Moody's Ratings on Friday changed Israel's outlook to stable from negative and reaffirmed the country's Baa1 sovereign rating. The rating agency said the revision reflects its view that Israel's exposure to geopolitical risk has materially eased from the very high levels it faced previously, which reduces the likelihood of further deterioration in the sovereign credit profile.
In explaining the outlook move, Moody's pointed to a set of conflict conclusions across the region. The agency noted the end of military operations with Iran in June 2025 and the ceasefires reached with Hamas in Gaza in 2025 and with Hezbollah in Lebanon in 2024.
While Moody's cautioned that Israel's geopolitical environment will likely remain fragile, it said the economy and public finances demonstrated notable resilience through the recent periods of conflict. The agency added that the probability of renewed large-scale ground operations in Gaza has diminished, further supporting the reassessment.
On the macroeconomic front, Moody's expects a rebound in growth, forecasting 5.0% real GDP growth for 2026 followed by more moderate expansion of 3.0-3.5% in the years thereafter.

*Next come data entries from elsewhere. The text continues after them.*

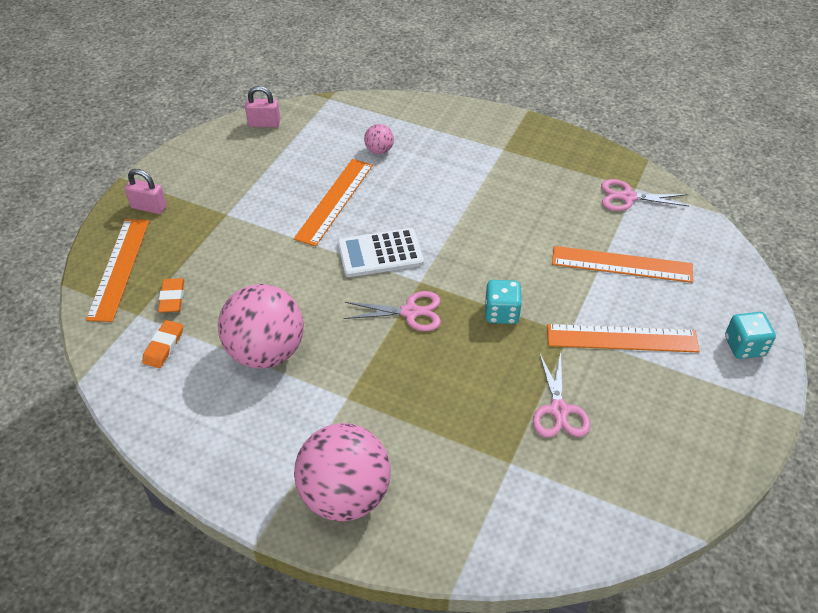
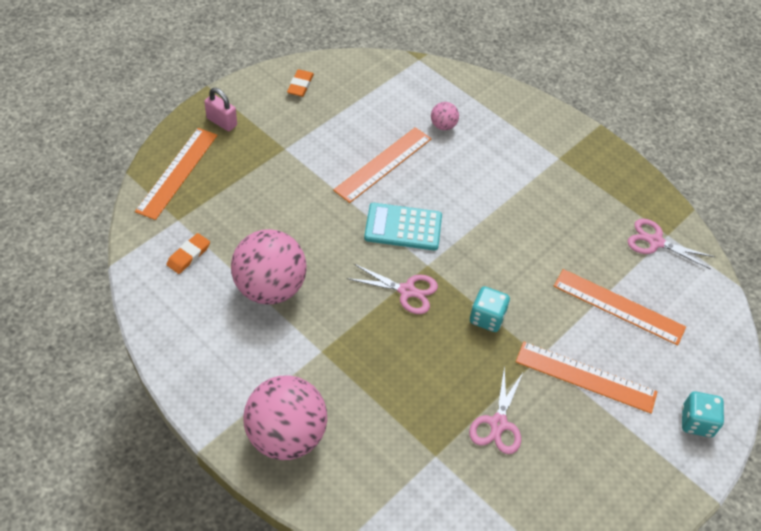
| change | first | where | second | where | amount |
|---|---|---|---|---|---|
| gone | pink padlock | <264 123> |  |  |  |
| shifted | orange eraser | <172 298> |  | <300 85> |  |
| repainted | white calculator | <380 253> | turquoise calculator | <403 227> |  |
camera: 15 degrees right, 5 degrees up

The agency projects that fiscal deficits will decline from the elevated levels recorded in 2024 and 2025, and that the government debt-to-GDP ratio will stabilize at roughly 68%.
Moody's said the Baa1 rating affirmation balances the adverse effects of the recent conflicts with Israel's underlying credit strengths. The agency now anticipates that government debt will be about 18 percentage points higher in the medium term compared with forecasts made before October 7, 2023.

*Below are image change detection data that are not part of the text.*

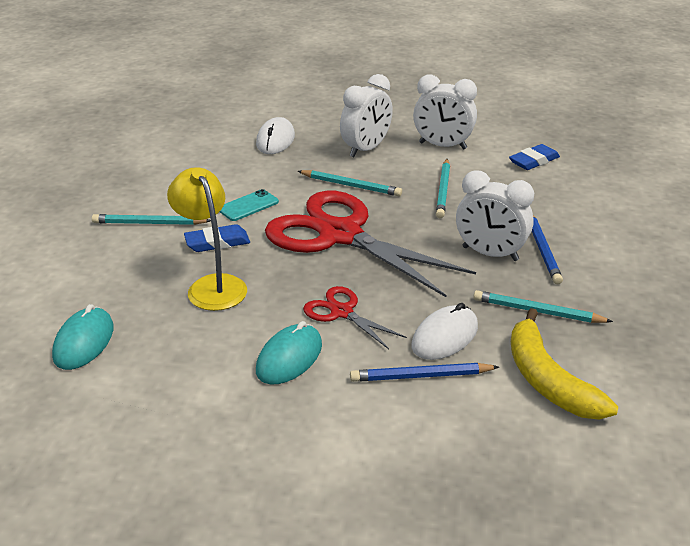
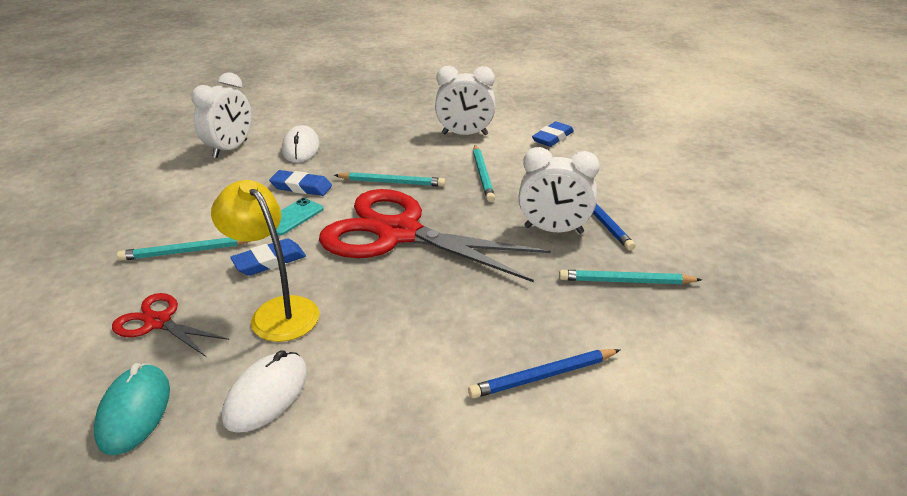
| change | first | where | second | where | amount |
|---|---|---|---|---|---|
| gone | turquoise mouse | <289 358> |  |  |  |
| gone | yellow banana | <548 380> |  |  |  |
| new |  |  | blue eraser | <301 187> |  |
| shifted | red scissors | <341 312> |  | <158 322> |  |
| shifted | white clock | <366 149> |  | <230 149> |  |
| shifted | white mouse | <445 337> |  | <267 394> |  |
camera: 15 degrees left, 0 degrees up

Moody's identified several credit strengths that support the sovereign score: strong GDP growth prospects, continuing investment in the technology sector, and sustained market access that helps constrain borrowing costs and mitigate fiscal pressures.
The agency left the local-currency and foreign-currency country ceilings unchanged at Aa3, which is four notches above the sovereign rating. Moody's said those ceilings reflect a balance between elevated geopolitical risks and Israel's diversified economy and external stability.
Looking ahead, Moody's described conditions that could alter the rating direction. Upward pressure would require a durable reduction in geopolitical risks combined with faster fiscal consolidation than currently expected. Conversely, renewed or increased geopolitical tensions, or signs of weakening economic or fiscal prospects, could place downward pressure on the sovereign rating.